Business as usual for Pop Star Princess

By Dennis Ryan

1 Jul 2021

 
Business as usual for Pop Star Princess

Victory in last Saturday’s Team Wealleans Tauranga Classic was another landmark achievement in the rather unusual career of under-rated Cambridge racemare Pop Star Princess.
While she has been ticking off the wins to now boast a tally of 10 and stakes of more than $270,000, in the background has existed what can only be described as a fractured relationship between the quartet who race the bonny racemare, husband-and-wife trainers Fred and Lindsay Cornege and her official owners Pat and Sue Calnan.
The lease arrangement between the two couples expires on the last day of the current season, July 31, after which she will revert to the Calnans. They have owned Pop Star Princess since paying $4,000 for the daughter of former shuttle sire Makfi as a Blandford Lodge-bred weanling at Karaka in the autumn of 2015. Whether her racing career will continue beyond the expiry date of the lease is unknown, however the Corneges are resigned to no longer being involved.
More than two years ago, by which stage Pop Star Princess had already won three of her 14 starts, her career was temporarily derailed by a bizarre incident at their training establishment on the south-eastern outskirts of Cambridge in the early hours of March 24, 2019.
Lindsay Cornege was awoken by their barking dog and after initial investigations by torchlight, she discovered that Pop Star Princess had been removed from her stable and was being loaded on a trailer float. In the time it took for her husband to arrive on the scene, Lindsay was assaulted, but their intervention followed by the arrival of a police contingent ensured that Pop Star Princess did not leave the property.
The overnight altercation forced Pop Star Princess to be scratched from her engagement at that day’s Tauranga race meeting, but fortunately she was unharmed and won at the following Tuesday’s Cambridge trials ahead of two second placings in what remained of her autumn campaign.
Over the past two seasons the tough little bay has gone from strength to strength, adding another seven wins to her record capped by last month’s Gr. 3 Rotorua Stakes and Saturday’s Listed Tauranga Classic.
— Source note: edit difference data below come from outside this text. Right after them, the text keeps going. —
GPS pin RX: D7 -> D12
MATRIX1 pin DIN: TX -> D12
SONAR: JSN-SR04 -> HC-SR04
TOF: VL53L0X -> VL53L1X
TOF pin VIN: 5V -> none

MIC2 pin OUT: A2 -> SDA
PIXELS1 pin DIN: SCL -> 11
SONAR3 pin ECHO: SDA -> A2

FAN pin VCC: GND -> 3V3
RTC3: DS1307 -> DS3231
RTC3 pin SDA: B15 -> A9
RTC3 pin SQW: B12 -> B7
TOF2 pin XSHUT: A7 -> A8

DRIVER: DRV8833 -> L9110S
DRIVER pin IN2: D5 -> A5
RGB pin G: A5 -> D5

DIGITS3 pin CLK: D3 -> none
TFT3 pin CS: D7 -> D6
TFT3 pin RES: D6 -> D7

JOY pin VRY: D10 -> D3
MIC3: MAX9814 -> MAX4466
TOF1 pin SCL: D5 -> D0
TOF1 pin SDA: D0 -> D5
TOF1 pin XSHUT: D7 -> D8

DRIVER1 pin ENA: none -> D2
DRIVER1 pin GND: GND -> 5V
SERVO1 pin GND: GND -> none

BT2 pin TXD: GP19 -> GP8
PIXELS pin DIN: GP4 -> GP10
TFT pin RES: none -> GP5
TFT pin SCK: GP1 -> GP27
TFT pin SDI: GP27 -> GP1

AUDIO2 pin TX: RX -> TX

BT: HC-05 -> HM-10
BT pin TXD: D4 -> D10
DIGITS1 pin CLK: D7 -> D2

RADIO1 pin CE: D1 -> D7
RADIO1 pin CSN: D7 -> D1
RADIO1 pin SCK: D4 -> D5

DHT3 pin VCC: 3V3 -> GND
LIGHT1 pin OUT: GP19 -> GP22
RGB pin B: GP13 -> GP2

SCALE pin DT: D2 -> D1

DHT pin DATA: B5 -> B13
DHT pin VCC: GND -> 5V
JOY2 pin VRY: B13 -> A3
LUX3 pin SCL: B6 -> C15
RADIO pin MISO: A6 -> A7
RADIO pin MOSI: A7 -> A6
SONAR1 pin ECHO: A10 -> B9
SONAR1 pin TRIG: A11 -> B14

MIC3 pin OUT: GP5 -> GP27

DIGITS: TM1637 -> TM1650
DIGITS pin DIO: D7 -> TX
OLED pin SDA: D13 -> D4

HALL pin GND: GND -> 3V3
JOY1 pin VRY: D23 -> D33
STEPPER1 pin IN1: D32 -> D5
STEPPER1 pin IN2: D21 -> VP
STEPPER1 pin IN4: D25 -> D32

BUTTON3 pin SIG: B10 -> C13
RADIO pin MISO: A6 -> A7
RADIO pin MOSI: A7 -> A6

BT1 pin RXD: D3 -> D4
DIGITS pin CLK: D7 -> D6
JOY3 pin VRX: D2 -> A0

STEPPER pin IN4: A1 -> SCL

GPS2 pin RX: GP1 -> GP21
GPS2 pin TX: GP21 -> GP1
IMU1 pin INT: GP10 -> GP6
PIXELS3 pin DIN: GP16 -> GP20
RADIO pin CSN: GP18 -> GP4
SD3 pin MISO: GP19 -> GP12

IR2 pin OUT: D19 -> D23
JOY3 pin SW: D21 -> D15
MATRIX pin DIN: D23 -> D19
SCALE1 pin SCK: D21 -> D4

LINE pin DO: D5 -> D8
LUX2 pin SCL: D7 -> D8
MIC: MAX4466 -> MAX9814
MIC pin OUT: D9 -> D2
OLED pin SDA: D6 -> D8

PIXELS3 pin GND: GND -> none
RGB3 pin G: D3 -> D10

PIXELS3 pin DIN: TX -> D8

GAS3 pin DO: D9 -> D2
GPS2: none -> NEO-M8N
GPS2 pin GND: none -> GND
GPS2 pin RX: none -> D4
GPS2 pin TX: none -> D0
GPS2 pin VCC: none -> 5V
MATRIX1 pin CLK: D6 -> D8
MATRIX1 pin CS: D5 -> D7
Despite any difficulties that have arisen in the racing partnership, Fred and Lindsay Cornege don’t regret being directly involved with such a genuine galloper.
“When we first heard she was available for lease she had already been to the trials once and to be frank, I wasn’t that impressed by her physically,” recalls Fred. “But I thought being by Makfi, whose daughter Bonneval had just won her first Horse of the Year title – and she was a plain bay too – I figured we should at least give her a go.”
Pop Star Princess won her first two trials the following summer ahead of a debut second in strong three-year-old company at Matamata, splitting the Gr. 2 Eight Carat Classic winner Contessa Vanessa and previous start Gr. 1 Levin Classic winner Age Of Fire. Three weeks later in another age-group sprint at Rotorua, she claimed her first win at the expense of an above average sort in Short Fuse and the budding star Beauden.
Her first black-type was earned later that year when third in the Listed Counties Bowl to star sprinter Bostonian and Railway Stakes winner Santa Monica. Another quality performance was her second, beaten just a head, to classy racemare Supera in last year’s Lisa Chittick Plate at Matamata, and the breakthrough finally came six weeks ago in the Rotorua Stakes when accounting for multiple Group winner Supreme Heights, who had to play second fiddle again at Tauranga last weekend.
“She’s always had the ability, it’s just been a matter of finding the right race for her and then everything falling into place,” says Cornege, whose 28 wins as a trainer over the past decade are dominated by Pop Star Princess’s contribution of 10, including his only two stakes successes. “We have no regrets being her trainers and what she has achieved hasn’t done our profile any harm.
“But as far as what we’ve been through with all the other carry on, a Dick Francis novel would have nothing on it.
“I don’t get emotionally attached to these horses – I take them as I see them – but I’m not sure I could say the same for Lindsay. I just know she’s really going to feel it when the time comes to say goodbye.”
The remaining month of the lease offers just one further black-type opportunity for Pop Star Princess, the Listed Powerworx Opunake Cup at New Plymouth on the penultimate weekend of the season.
“That’s the obvious race to aim for,” added Cornege. “The catch is it’s a handicap and with her rating (100) she’ll have a fair bit of weight to carry, but it is what it is.
“She’ll probably have one run before that when we’ll be able to claim, but we’ll be sticking with Jonathan (Riddell) at New Plymouth. Her two latest wins have been due in a big part to very good rides, and I know at Tauranga on Saturday it meant as much to him as it did to Lindsay and me for her to win like that.”